Самогон был забористый, и было его много, по мозгам он ударял со страшной силой — в голове у Гранаты словно одна за другой разрывались гранаты. Мир пошел колесом, в нем обнаружились какие-то неизвестные науке диковинные измерения, и файтера мотало по этим измерениям, прикладывая физиономией то об стол, то о некие странные образования, принадлежавшие явно иной Вселенной, и он самозабвенно отплясывал с тамошними иномирянами, и пытался учить их ходить строем по долине смерти*, преодолевать тропу разведчика** и делать нычки. Время от времени ему в желудок словно сами собой попадали все новые и новые порции самогона, и превратившийся в нечто уже совсем непонятное пространственно-временной континуум расцветал неописуемыми красками. А в голове почему-то вертелось сочное и совершенно непонятное выражение: «хроносинкластическая инфандибула»…
* Долина смерти (жаргон) — строевой плац.
** Тропа разведчика (жаргон) — усложненная полоса препятствий.

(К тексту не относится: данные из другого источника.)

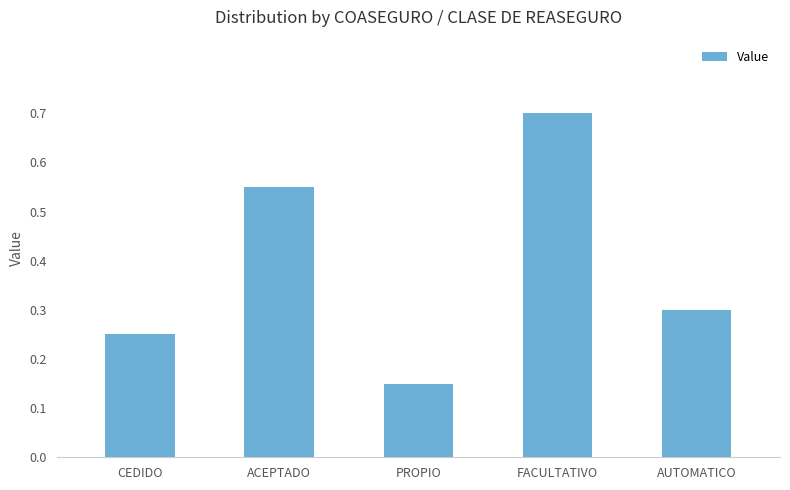

At which label is the value closest to 0?

PROPIO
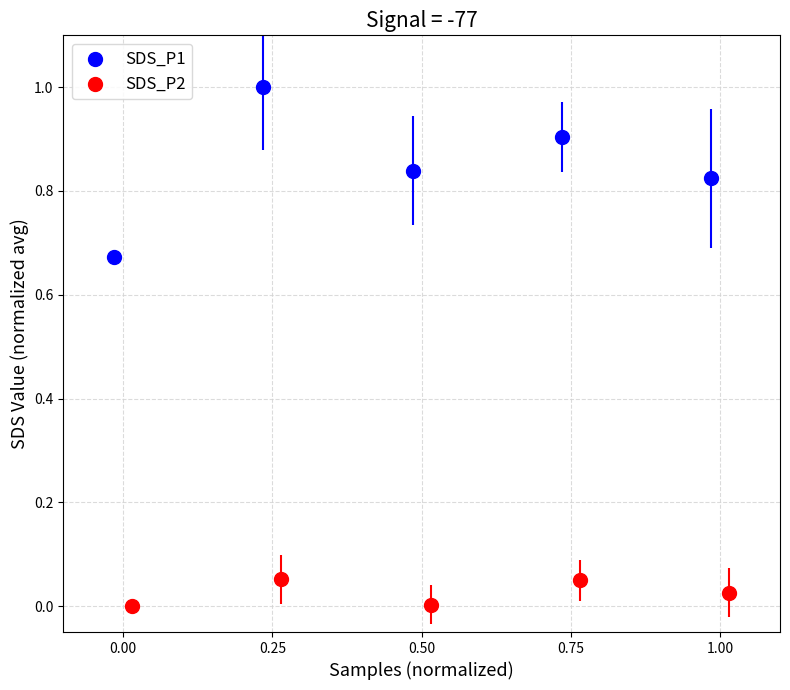

Which series reaches the maximum Y coordinate?

SDS_P1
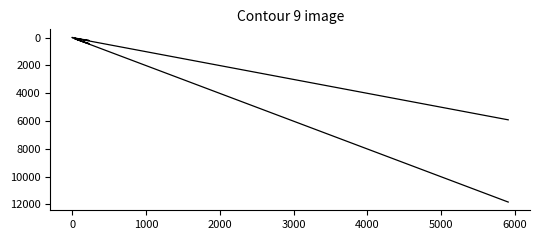

True or false: Män and Summa intersect in this chart.

False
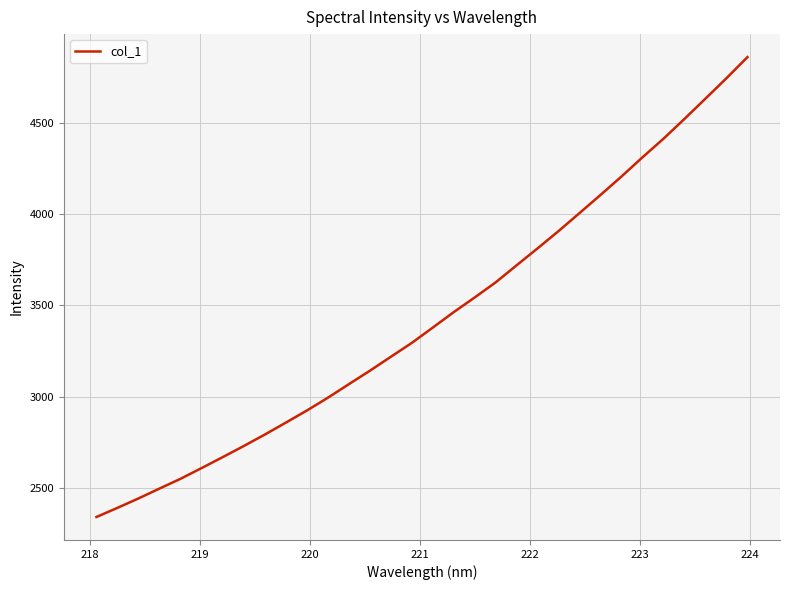

What is the difference between the maximum and minimum values?

2515.1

Внутренне содрогнувшись от этого мозгодробительного термина, Мхитарян вынырнул из иных пространств и времен и обнаружил себя сидящим на длинном диване в холле. По бокам от него на том же диване, и в креслах у переборок, и прямо на полу перед ним сидели мужчины и женщины со смазанными лицами, и все вокруг было заставлено бутылками и бокалами. В клетке под потолком беспокойно прыгали серенькие круглохвостки — вечные обитатели галер, менявшие цвет оперения при малейшем признаке отравляющих веществ. Оказалось, что в руках у него та самая гитара, что недавно… или уже очень давно?.. скучала в уголочке в кабаке, и пальцы его перебирают струны. Он совершенно не помнил, что именно собирался петь, но тут же запел с пьяной проникновенностью, обводя взглядом так и остававшиеся расплывчатыми лица переселенцев:

Что-то живет во мне,
Что-то жует в спине,
Лапкой скребет в боку,
Клювом стучит в башку.

Что-то поет во мне,
Вертится на ремне,
Просит то пить, то есть,
Рвется везде залезть.

Пишет в ночи стихи,
Тихо кричит: «Апчхи!»
Тащит меня к другим,
Твердит непонятный гимн.

Песни поет не те,
На чуждой частоте,
На неземных ладах,
В иных смысловых рядах*.
* О. Арефьева, «Птичка».

Он посвистел непослушными губами, делая проигрыш, перебрал напоследок струны и тут же обнаружил у себя под носом бокал все с тем же самогоном.
— Зашибись! — с чувством сказал склонившийся над ним Колян-Толян или кто-то совсем другой, качаясь, как былинка на ветру. — Аж до печенок проняло, гадом буду!